Week-long course in Covid care
Bengal’s health department has sought a list of junior doctors and young nurses from the superintendents of hospitals in districts close to Calcutta who can be trained in handling Covid-19 patients in high dependency units (HDUs).
Since most of these hospitals lack nurses and doctors trained in critical care, the government has decided to run a week's course so that a pool of trained personnel is ready by the time HDUs are opened in some of these hospitals.
A team of senior doctors and nurses is conducting the crash course across medical colleges and other hospitals in Calcutta, including MR Bangur Hospital in Tollygunge and SSKM Hospital.
“Doctors and nurses are being trained. Soon after they complete training, they will be sent to hospitals where high dependency units will be opened,” a health department official said.

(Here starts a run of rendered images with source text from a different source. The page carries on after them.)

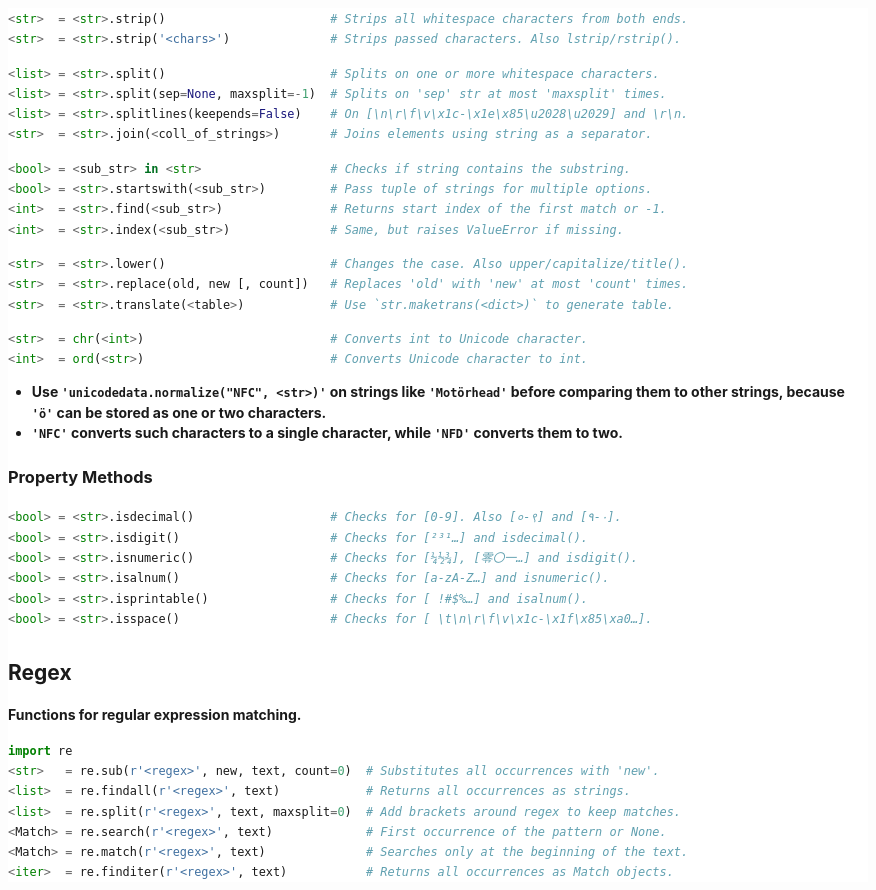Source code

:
 ```python
<str>  = <str>.strip()                       # Strips all whitespace characters from both ends.
<str>  = <str>.strip('<chars>')              # Strips passed characters. Also lstrip/rstrip().
```

```python
<list> = <str>.split()                       # Splits on one or more whitespace characters.
<list> = <str>.split(sep=None, maxsplit=-1)  # Splits on 'sep' str at most 'maxsplit' times.
<list> = <str>.splitlines(keepends=False)    # On [\n\r\f\v\x1c-\x1e\x85\u2028\u2029] and \r\n.
<str>  = <str>.join(<coll_of_strings>)       # Joins elements using string as a separator.
```

```python
<bool> = <sub_str> in <str>                  # Checks if string contains the substring.
<bool> = <str>.startswith(<sub_str>)         # Pass tuple of strings for multiple options.
<int>  = <str>.find(<sub_str>)               # Returns start index of the first match or -1.
<int>  = <str>.index(<sub_str>)              # Same, but raises ValueError if missing.
```

```python
<str>  = <str>.lower()                       # Changes the case. Also upper/capitalize/title().
<str>  = <str>.replace(old, new [, count])   # Replaces 'old' with 'new' at most 'count' times.
<str>  = <str>.translate(<table>)            # Use `str.maketrans(<dict>)` to generate table.
```

```python
<str>  = chr(<int>)                          # Converts int to Unicode character.
<int>  = ord(<str>)                          # Converts Unicode character to int.
```
* **Use `'unicodedata.normalize("NFC", <str>)'` on strings like `'Motörhead'` before comparing them to other strings, because `'ö'` can be stored as one or two characters.**
* **`'NFC'` converts such characters to a single character, while `'NFD'` converts them to two.**

### Property Methods
```python
<bool> = <str>.isdecimal()                   # Checks for [0-9]. Also [०-९] and [٠-٩].
<bool> = <str>.isdigit()                     # Checks for [²³¹…] and isdecimal().
<bool> = <str>.isnumeric()                   # Checks for [¼½¾], [零〇一…] and isdigit().
<bool> = <str>.isalnum()                     # Checks for [a-zA-Z…] and isnumeric().
<bool> = <str>.isprintable()                 # Checks for [ !#$%…] and isalnum().
<bool> = <str>.isspace()                     # Checks for [ \t\n\r\f\v\x1c-\x1f\x85\xa0…].
```


Regex
-----
**Functions for regular expression matching.**

```python
import re
<str>   = re.sub(r'<regex>', new, text, count=0)  # Substitutes all occurrences with 'new'.
<list>  = re.findall(r'<regex>', text)            # Returns all occurrences as strings.
<list>  = re.split(r'<regex>', text, maxsplit=0)  # Add brackets around regex to keep matches.
<Match> = re.search(r'<regex>', text)             # First occurrence of the pattern or None.
<Match> = re.match(r'<regex>', text)              # Searches only at the beginning of the text.
<iter>  = re.finditer(r'<regex>', text)           # Returns all occurrences as Match objects.
```
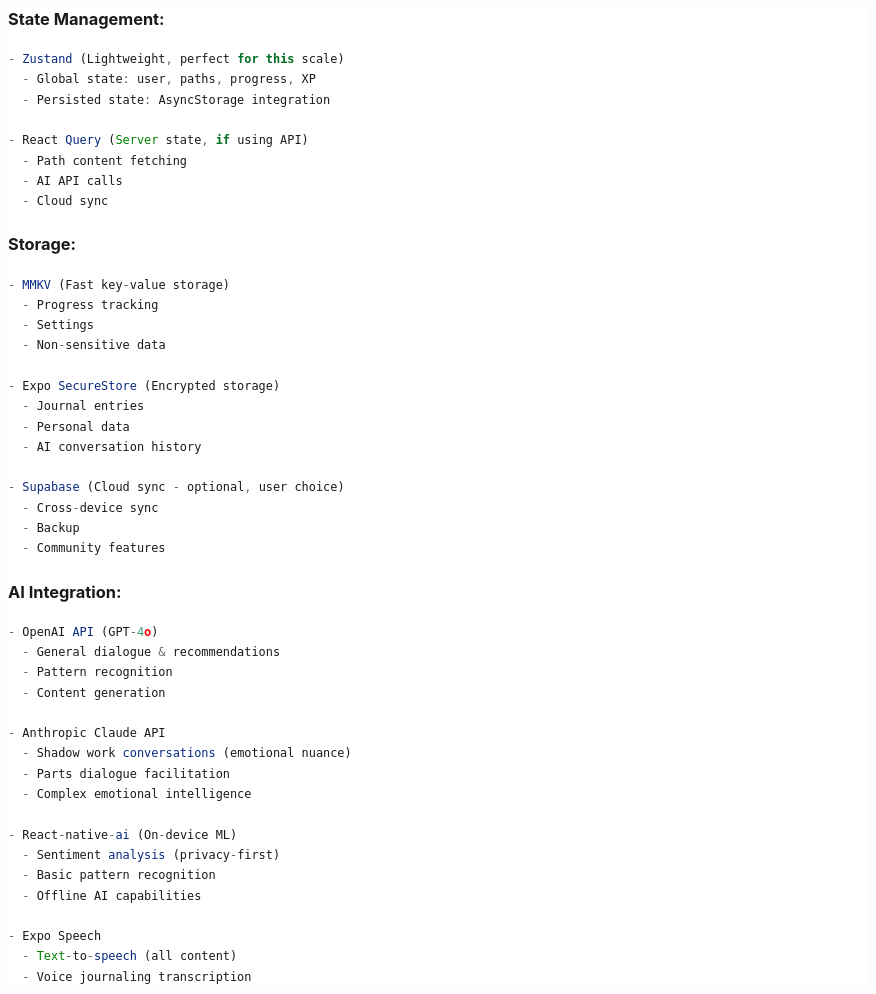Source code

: ### State Management:
```javascript
- Zustand (Lightweight, perfect for this scale)
  - Global state: user, paths, progress, XP
  - Persisted state: AsyncStorage integration

- React Query (Server state, if using API)
  - Path content fetching
  - AI API calls
  - Cloud sync
```

### Storage:
```javascript
- MMKV (Fast key-value storage)
  - Progress tracking
  - Settings
  - Non-sensitive data

- Expo SecureStore (Encrypted storage)
  - Journal entries
  - Personal data
  - AI conversation history

- Supabase (Cloud sync - optional, user choice)
  - Cross-device sync
  - Backup
  - Community features
```

### AI Integration:
```javascript
- OpenAI API (GPT-4o)
  - General dialogue & recommendations
  - Pattern recognition
  - Content generation

- Anthropic Claude API
  - Shadow work conversations (emotional nuance)
  - Parts dialogue facilitation
  - Complex emotional intelligence

- React-native-ai (On-device ML)
  - Sentiment analysis (privacy-first)
  - Basic pattern recognition
  - Offline AI capabilities

- Expo Speech
  - Text-to-speech (all content)
  - Voice journaling transcription
```
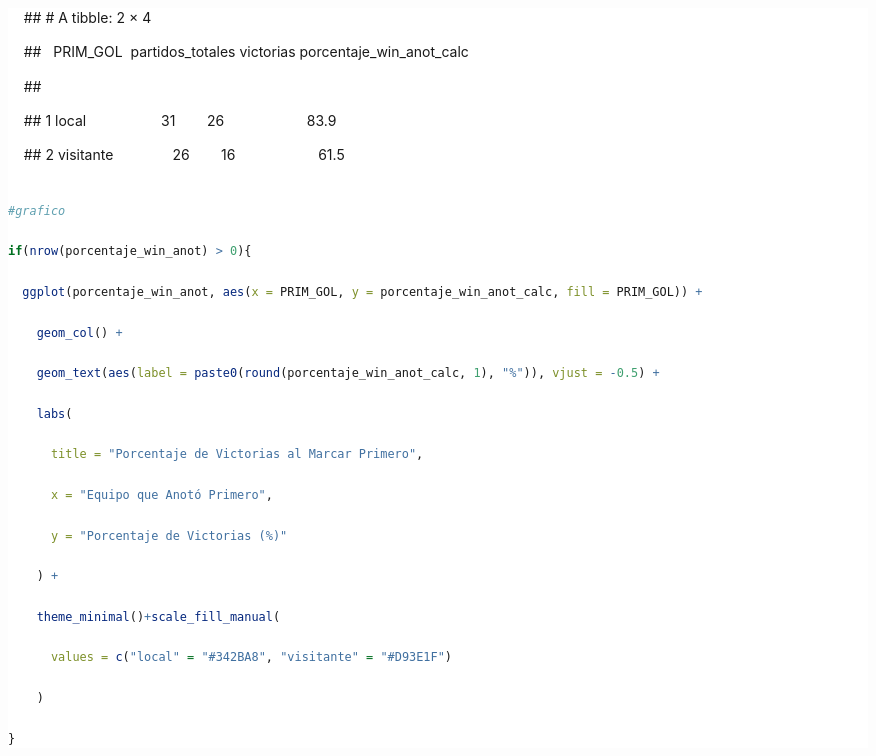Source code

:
 ``` r

```



    ## # A tibble: 2 × 4

    ##   PRIM_GOL  partidos_totales victorias porcentaje_win_anot_calc

    ##   <fct>                <int>     <int>                    <dbl>

    ## 1 local                   31        26                     83.9

    ## 2 visitante               26        16                     61.5



``` r

#grafico

if(nrow(porcentaje_win_anot) > 0){

  ggplot(porcentaje_win_anot, aes(x = PRIM_GOL, y = porcentaje_win_anot_calc, fill = PRIM_GOL)) +

    geom_col() +

    geom_text(aes(label = paste0(round(porcentaje_win_anot_calc, 1), "%")), vjust = -0.5) +

    labs(

      title = "Porcentaje de Victorias al Marcar Primero",

      x = "Equipo que Anotó Primero",

      y = "Porcentaje de Victorias (%)"

    ) +

    theme_minimal()+scale_fill_manual(

      values = c("local" = "#342BA8", "visitante" = "#D93E1F")

    ) 

}

```
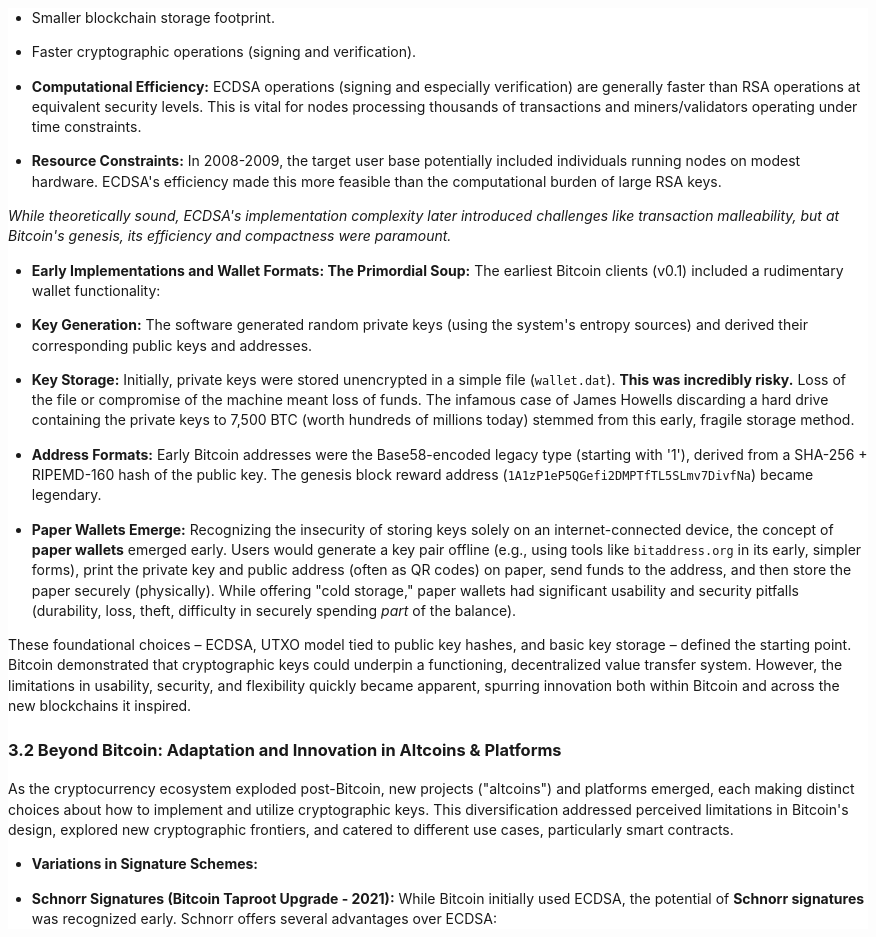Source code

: *   Smaller blockchain storage footprint.

*   Faster cryptographic operations (signing and verification).

*   **Computational Efficiency:** ECDSA operations (signing and especially verification) are generally faster than RSA operations at equivalent security levels. This is vital for nodes processing thousands of transactions and miners/validators operating under time constraints.

*   **Resource Constraints:** In 2008-2009, the target user base potentially included individuals running nodes on modest hardware. ECDSA's efficiency made this more feasible than the computational burden of large RSA keys.

*While theoretically sound, ECDSA's implementation complexity later introduced challenges like transaction malleability, but at Bitcoin's genesis, its efficiency and compactness were paramount.*

*   **Early Implementations and Wallet Formats: The Primordial Soup:** The earliest Bitcoin clients (v0.1) included a rudimentary wallet functionality:

*   **Key Generation:** The software generated random private keys (using the system's entropy sources) and derived their corresponding public keys and addresses.

*   **Key Storage:** Initially, private keys were stored unencrypted in a simple file (`wallet.dat`). **This was incredibly risky.** Loss of the file or compromise of the machine meant loss of funds. The infamous case of James Howells discarding a hard drive containing the private keys to 7,500 BTC (worth hundreds of millions today) stemmed from this early, fragile storage method.

*   **Address Formats:** Early Bitcoin addresses were the Base58-encoded legacy type (starting with '1'), derived from a SHA-256 + RIPEMD-160 hash of the public key. The genesis block reward address (`1A1zP1eP5QGefi2DMPTfTL5SLmv7DivfNa`) became legendary.

*   **Paper Wallets Emerge:** Recognizing the insecurity of storing keys solely on an internet-connected device, the concept of **paper wallets** emerged early. Users would generate a key pair offline (e.g., using tools like `bitaddress.org` in its early, simpler forms), print the private key and public address (often as QR codes) on paper, send funds to the address, and then store the paper securely (physically). While offering "cold storage," paper wallets had significant usability and security pitfalls (durability, loss, theft, difficulty in securely spending *part* of the balance).

These foundational choices – ECDSA, UTXO model tied to public key hashes, and basic key storage – defined the starting point. Bitcoin demonstrated that cryptographic keys could underpin a functioning, decentralized value transfer system. However, the limitations in usability, security, and flexibility quickly became apparent, spurring innovation both within Bitcoin and across the new blockchains it inspired.

### 3.2 Beyond Bitcoin: Adaptation and Innovation in Altcoins & Platforms

As the cryptocurrency ecosystem exploded post-Bitcoin, new projects ("altcoins") and platforms emerged, each making distinct choices about how to implement and utilize cryptographic keys. This diversification addressed perceived limitations in Bitcoin's design, explored new cryptographic frontiers, and catered to different use cases, particularly smart contracts.

*   **Variations in Signature Schemes:**

*   **Schnorr Signatures (Bitcoin Taproot Upgrade - 2021):** While Bitcoin initially used ECDSA, the potential of **Schnorr signatures** was recognized early. Schnorr offers several advantages over ECDSA:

“While there is a dip in the number of Covid patients with moderate symptoms opting for hospitalisation, an increasing number of patients with the coronavirus disease are turning up at hospitals in a critical state. It is of utmost importance that we have a pool of trained health-care workers for critical care and high dependency units, especially in suburbs,” said a member of the team of experts set up by the health department to suggest Covid management policies.
Officials said nurses and junior doctors were being trained in hemodynamic monitoring, putting patients on mechanical and non-invasive ventilator, airway management and infection control.
Hemodynamic monitoring, doctors said, refers to measurement of pressure, flow and oxygenation of blood in the cardiovascular system.
There are different types of hemodynamic monitoring, including invasive and non-invasive. In case of Covid patients who are critically ill, hemodynamic monitoring is a vital exercise that requires adequate knowledge and training, experts said.
“Sasthya Bhavan (the headquarters of the state health department) has sought a list of energetic nurses who need not be very experienced but are ready to take the challenge of attending to patients in HDUs,” said a senior official of the health department in North 24-Parganas. “A similar list of doctors has been sought, too.”
With critical care beds filling up fast in all Covid hospitals, including medical colleges, the state government has decided to create more facilities closer home, especially in suburbs.
The health department has drawn up a plan to open a 40-bed high dependency unit at Balaram Seva Mandir State General Hospital in Khardah, in North 24-Parganas and around 19km from the heart of Calcutta, by next week.
This will be followed by a 40-bed high dependency unit at Naihati State General Hospital and a 30-bed unit at Ashoknagar State General Hospital, both in North 24-Parganas.
Health department officials said each batch would comprise around eight-10 nurses and seven doctors. The number of training sessions are scheduled to go up with more participants being pooled in from other districts close to Calcutta.
Officials said those who have undergone training would be regularly monitored for their performance at the HDU units. “Setting up an HDU involves capital investment. We would like to understand if the facility that has been created is being fully utilised,” an official said.
"The participants are being told not to worry. In case they have any question while on duty, they can always contact a group of experts who will be ready to answer their questions," another official said.